ASSIGNMENT:
Omit the pictures. Print each entry below exactly.

BEGIN

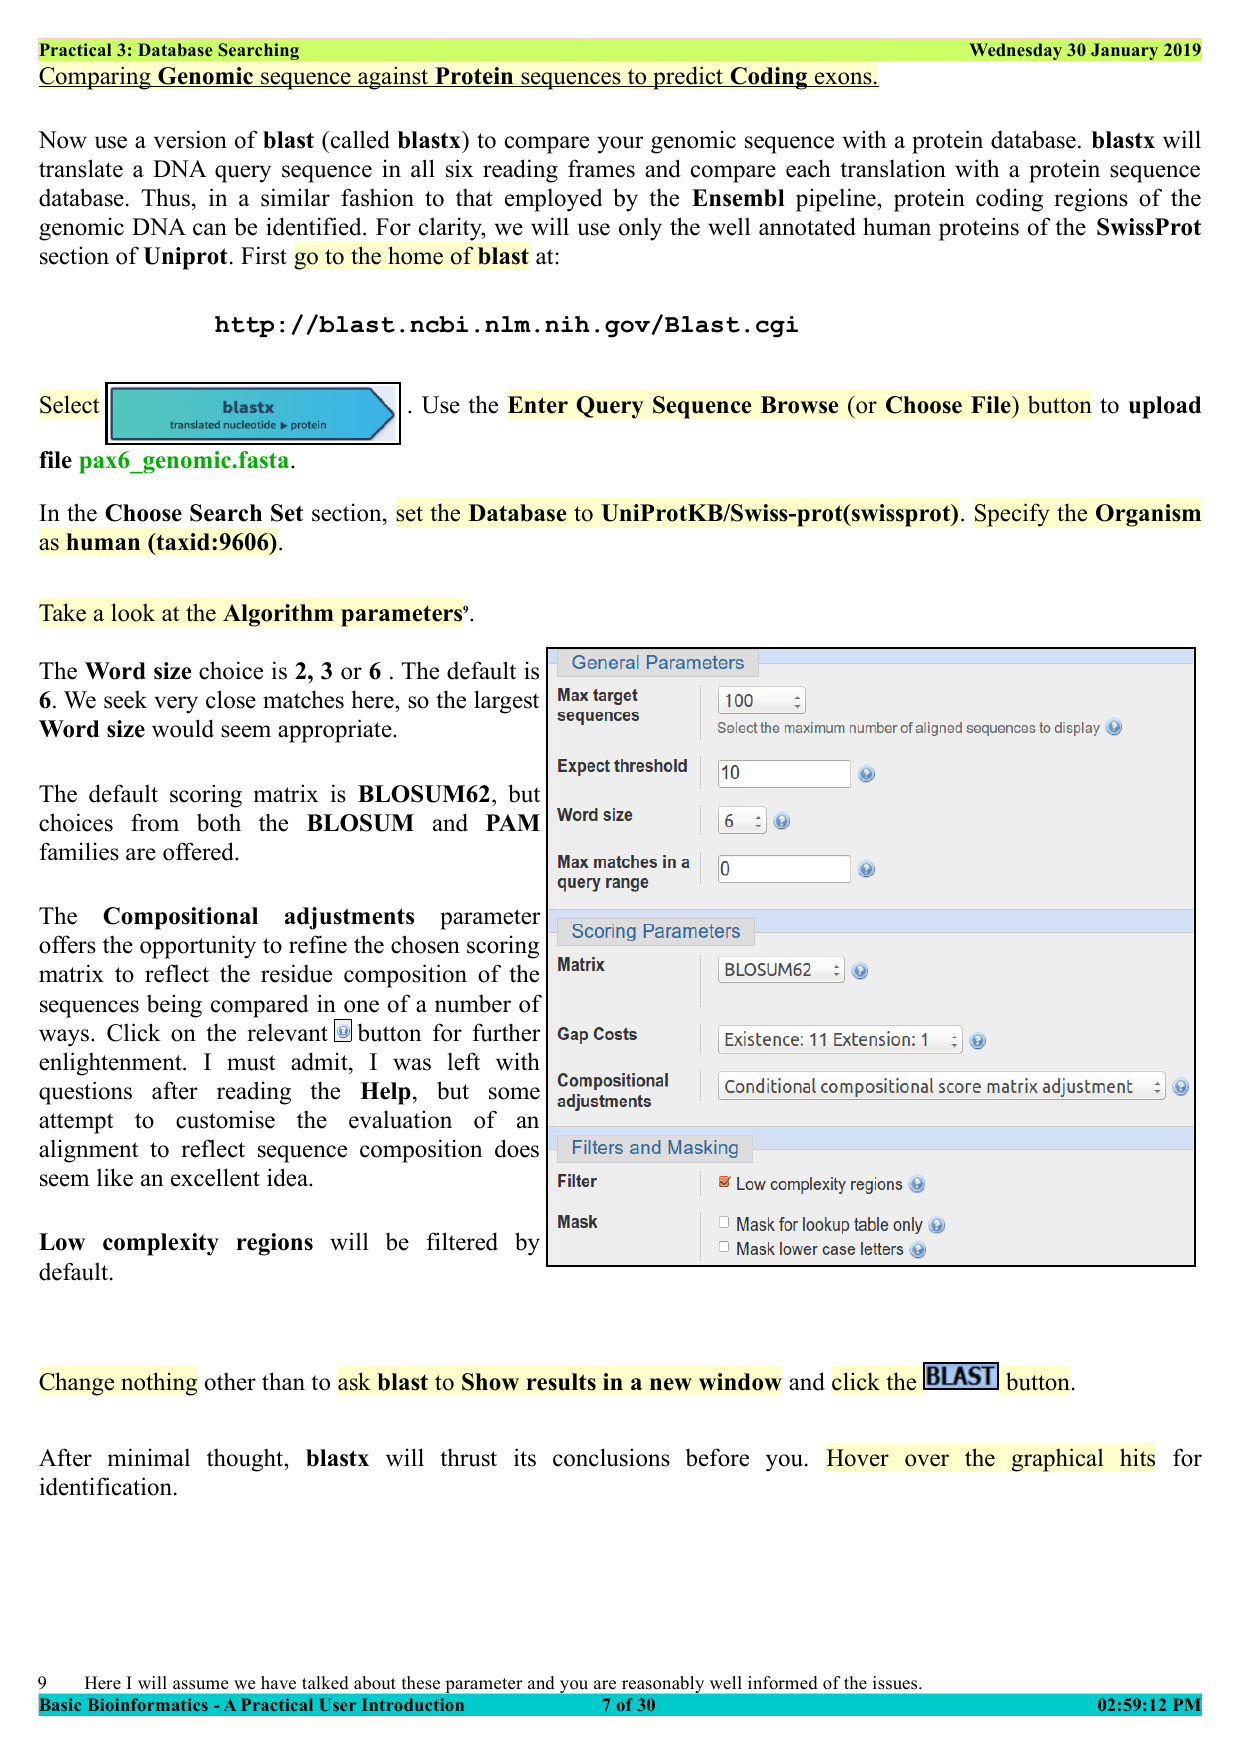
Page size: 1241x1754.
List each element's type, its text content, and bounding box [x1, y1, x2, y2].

text Change nothing other than to ask blast to Show results in a new window and click the button. [38, 1362, 1202, 1396]
picture [110, 386, 396, 441]
text Comparing Genomic sequence against Protein sequences to predict Coding exons. [38, 61, 1202, 89]
text The default scoring matrix is BLOSUM62, but choices from both the BLOSUM and PAM families are offered. [38, 779, 546, 866]
text Here I will assume we have talked about these parameter and you are reasonably well informed of the issues. [37, 1671, 1202, 1693]
text The Word size choice is 2, 3 or 6 . The default is 6. We seek very close matches here, so the largest Word size would seem appropriate. [38, 656, 546, 743]
text After minimal thought, blastx will thrust its conclusions before you. Hover over the graphical hits for identification. [38, 1443, 1202, 1501]
text Low complexity regions will be filtered by default. [38, 1227, 1202, 1285]
picture [548, 649, 1194, 1265]
text In the Choose Search Set section, set the Database to UniProtKB/Swiss-prot(swissprot). Specify the Organism as human (taxid:9606). [38, 498, 1202, 556]
text Now use a version of blast (called blastx) to compare your genomic sequence with a protein database. blastx will translate a DNA query sequence in all six reading frames and compare each translation with a protein sequence database. Thus, in a similar fashion to that employed by the Ensembl pipeline, protein coding regions of the genomic DNA can be identified. For clarity, we will use only the well annotated human proteins of the SwissProt section of Uniprot. First go to the home of blast at: [38, 125, 1202, 270]
text http://blast.ncbi.nlm.nih.gov/Blast.cgi [38, 312, 1202, 340]
picture [926, 1364, 997, 1388]
text The Compositional adjustments parameter offers the opportunity to refine the chosen scoring matrix to reflect the residue composition of the sequences being compared in one of a number of ways. Click on the relevantbutton for further enlightenment. I must admit, I was left with questions after reading the Help, but some attempt to customise the evaluation of an alignment to reflect sequence composition does seem like an excellent idea. [38, 901, 546, 1192]
picture [335, 1020, 351, 1041]
text Select. Use the Enter Query Sequence Browse (or Choose File) button to upload file pax6_genomic.fasta. [38, 382, 1202, 474]
text Take a look at the Algorithm parameters. [38, 597, 1202, 627]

END

ANSWER SPACE:
Page size: 1241x1754.
List each element's type, its text content, and bounding box [x1, y1, x2, y2].

text Change nothing other than to ask blast to Show results in a new window and click the button. [38, 1362, 1202, 1396]
picture [110, 386, 396, 441]
text Comparing Genomic sequence against Protein sequences to predict Coding exons. [38, 61, 1202, 89]
text The default scoring matrix is BLOSUM62, but choices from both the BLOSUM and PAM families are offered. [38, 779, 546, 866]
text Here I will assume we have talked about these parameter and you are reasonably well informed of the issues. [37, 1671, 1202, 1693]
text The Word size choice is 2, 3 or 6 . The default is 6. We seek very close matches here, so the largest Word size would seem appropriate. [38, 656, 546, 743]
text After minimal thought, blastx will thrust its conclusions before you. Hover over the graphical hits for identification. [38, 1443, 1202, 1501]
text Low complexity regions will be filtered by default. [38, 1227, 1202, 1285]
picture [548, 649, 1194, 1265]
text In the Choose Search Set section, set the Database to UniProtKB/Swiss-prot(swissprot). Specify the Organism as human (taxid:9606). [38, 498, 1202, 556]
text Now use a version of blast (called blastx) to compare your genomic sequence with a protein database. blastx will translate a DNA query sequence in all six reading frames and compare each translation with a protein sequence database. Thus, in a similar fashion to that employed by the Ensembl pipeline, protein coding regions of the genomic DNA can be identified. For clarity, we will use only the well annotated human proteins of the SwissProt section of Uniprot. First go to the home of blast at: [38, 125, 1202, 270]
text http://blast.ncbi.nlm.nih.gov/Blast.cgi [38, 312, 1202, 340]
picture [926, 1364, 997, 1388]
text The Compositional adjustments parameter offers the opportunity to refine the chosen scoring matrix to reflect the residue composition of the sequences being compared in one of a number of ways. Click on the relevantbutton for further enlightenment. I must admit, I was left with questions after reading the Help, but some attempt to customise the evaluation of an alignment to reflect sequence composition does seem like an excellent idea. [38, 901, 546, 1192]
picture [335, 1020, 351, 1041]
text Select. Use the Enter Query Sequence Browse (or Choose File) button to upload file pax6_genomic.fasta. [38, 382, 1202, 474]
text Take a look at the Algorithm parameters. [38, 597, 1202, 627]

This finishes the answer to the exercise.